> THE TASK
The listing below must be repeated word for word, without its pictures.

> INFORMATION SHOWN
....

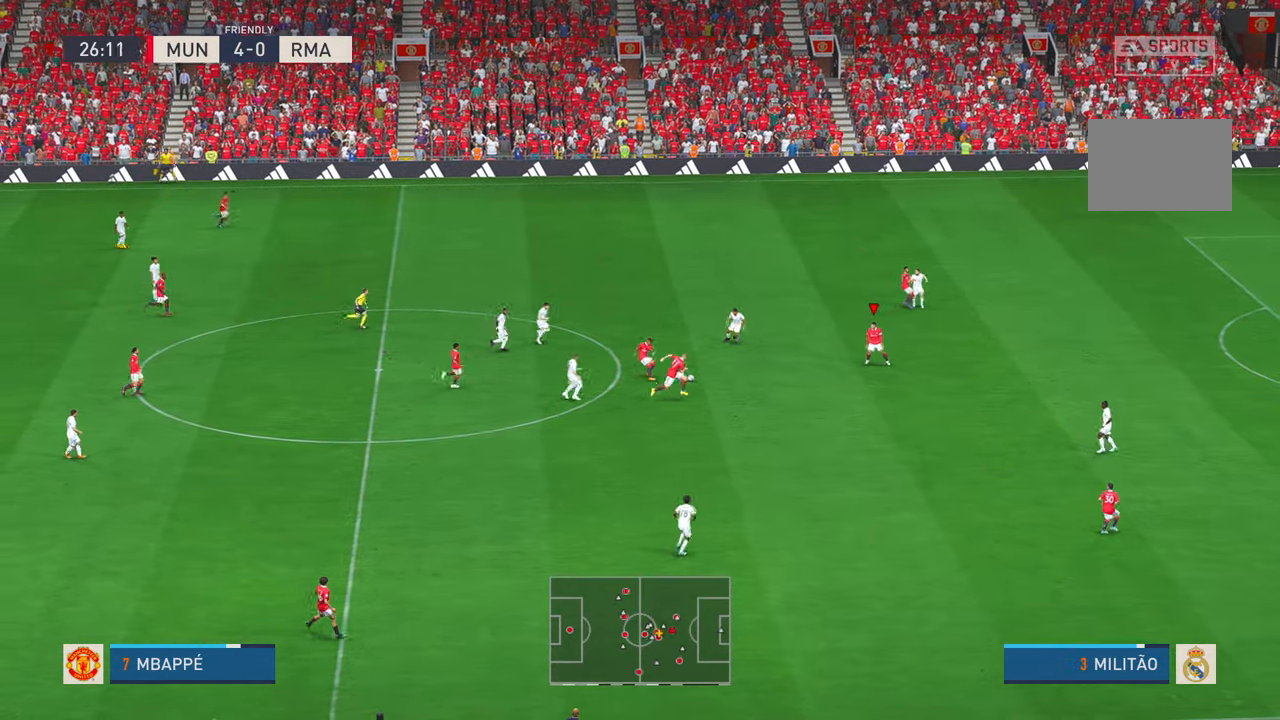
{"buttons": ["R2"], "left_stick": "right", "right_stick": "center", "events": [[150, "X", "down"], [200, "X", "up"]]}
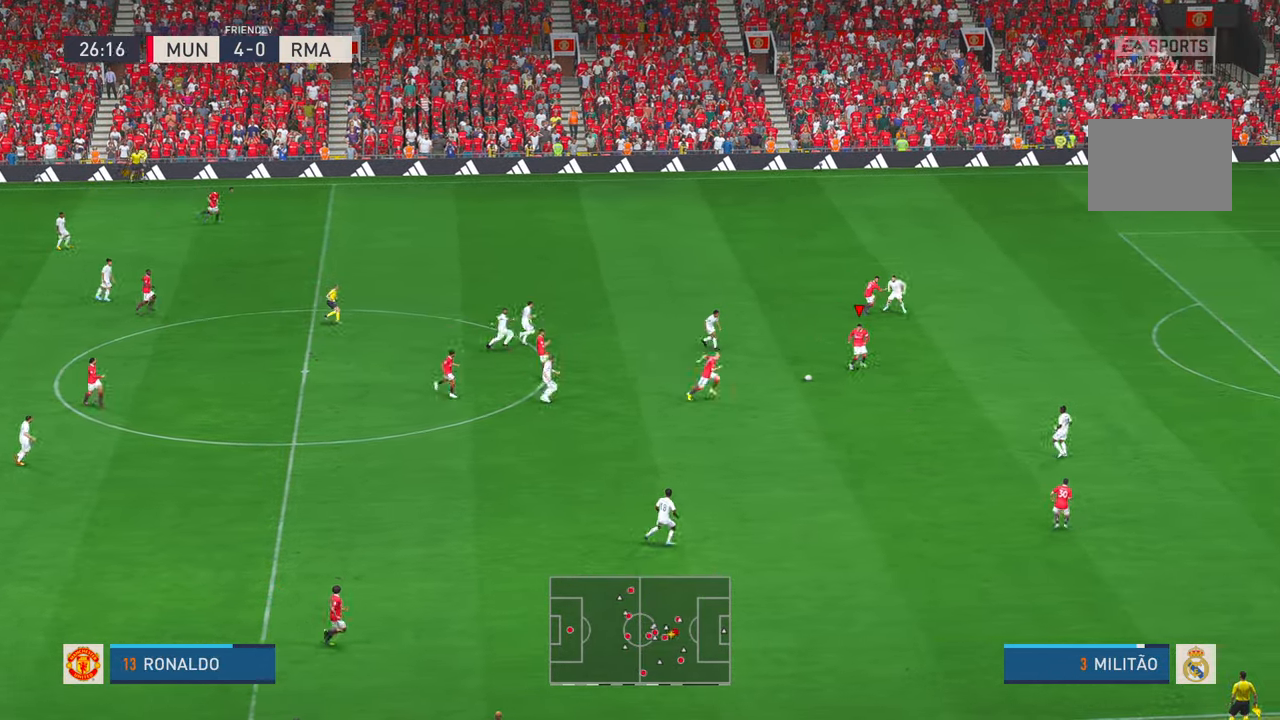
{"buttons": ["R2"], "left_stick": "right", "right_stick": "center", "events": []}
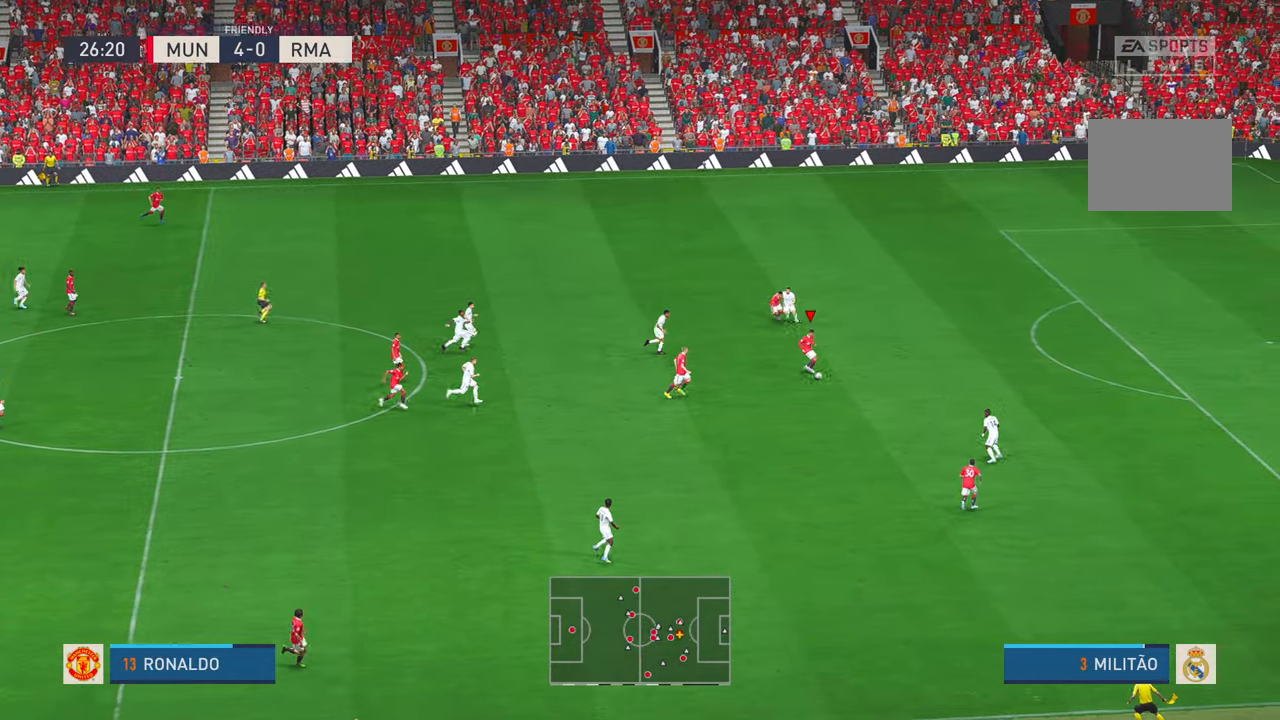
{"buttons": ["R2"], "left_stick": "right", "right_stick": "center", "events": []}
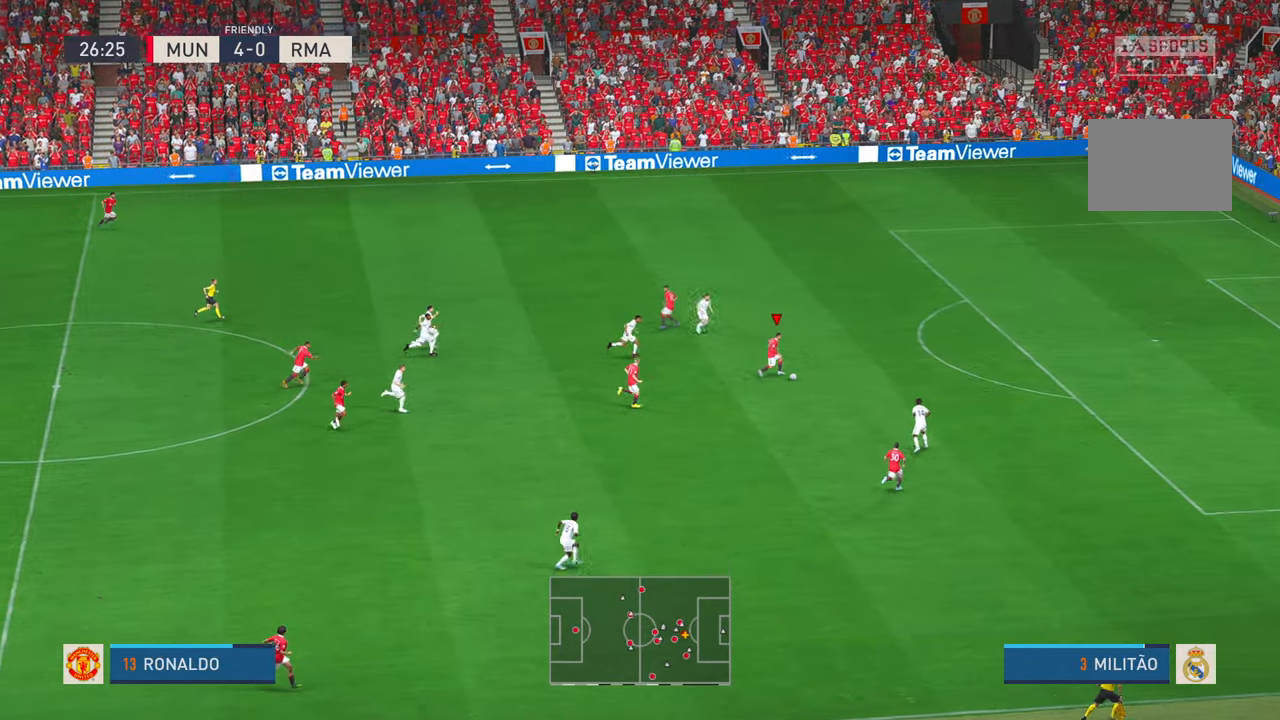
{"buttons": ["R2"], "left_stick": "right", "right_stick": "center", "events": []}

....

> RESULT
{"buttons": ["R2"], "left_stick": "right", "right_stick": "center", "events": [[150, "X", "down"], [200, "X", "up"]]}
{"buttons": ["R2"], "left_stick": "right", "right_stick": "center", "events": []}
{"buttons": ["R2"], "left_stick": "right", "right_stick": "center", "events": []}
{"buttons": ["R2"], "left_stick": "right", "right_stick": "center", "events": []}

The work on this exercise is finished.